From England internationals, former RiverFest champs, and rods who know the Wye like the back of their hands, the line-up is impressive. The previous four finals went to Andrew Murphy, Steve Sadler, Tom Lane and Paul Bick. Andrew and Paul are here again this time round, alongside Hadrian Whittle, Derron Harper, Lee Edwards and Brian Rigby. All these men fish the Wye regularly, and to them you can add England Float and Feeder men Sean Ashby, Alan Scotthorne, Steve Hemingray, Mick Vials, Eddie Bridon and Will Freeman, and England boss Mark Downes. Pick a winner from that lot!
YOU’LL NEED TO DRAW
“It doesn’t matter who you are, much will depend on the state of the river,” said Tri-Cast/Bait-Tech venue regular Dave Roberts.
“From previous years one thing is apparent – you need to draw two good pegs that give you the chance of catching a weight. On a river in normal nick, you can’t afford to catch ounces on one of the days. Around 40lb gets you in the money, going on past finals, and with the right peg, 30lb of that can come from the town centre section. Double figures from the bottom end should keep you in with a shout.”
THE RIGHT CONDITIONS
“At present the Wye is low and clear but the roach and dace fishing should be good and the chub and barbel will still feed,” continued Dave.

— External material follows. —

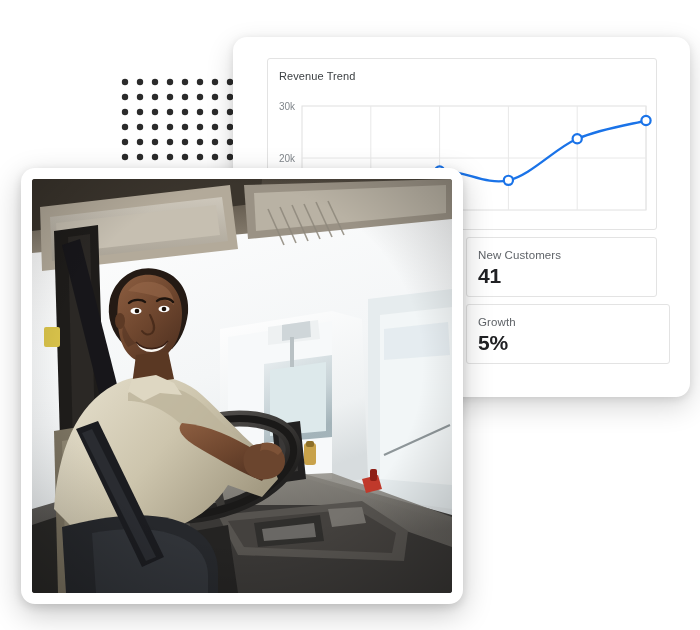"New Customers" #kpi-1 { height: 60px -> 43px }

“What will wreck things is an influx of cold water, which we had on day two last year. This kills the fishing and makes it a real lottery, but looking at the forecast, not much rain is due so we should see a river in its normal state.”
ZONE A – BIG FISH OR BUST?
“The match is split into two zones, with anglers fishing each one over the weekend. Zone A is the top end on the Belmont section and this will be all about catching chub and barbel,” explained Dave.
“The silvers have pretty much moved into the town centre so on this zone it’ll be a feeder job, fishing to the middle or two thirds of the way across unless you have some far-bank tree cover. This will be maggot, hemp and caster fishing, looking for perhaps only three barbel or six chub to weigh in around 15lb.
“That sort of weight will keep you in the hunt, but if I was fishing and only caught 10lb I’d still be happy. What you can’t afford is a blank!
“With the Wye in normal nick I’d want to draw pegs 2 and 4, 10 and 11, 24 and the late 30s or early 40s. These are noted chub and barbel pegs, but right through the zone I’d fancy catching a fish off any peg.
Both zones can produce nets of good chub.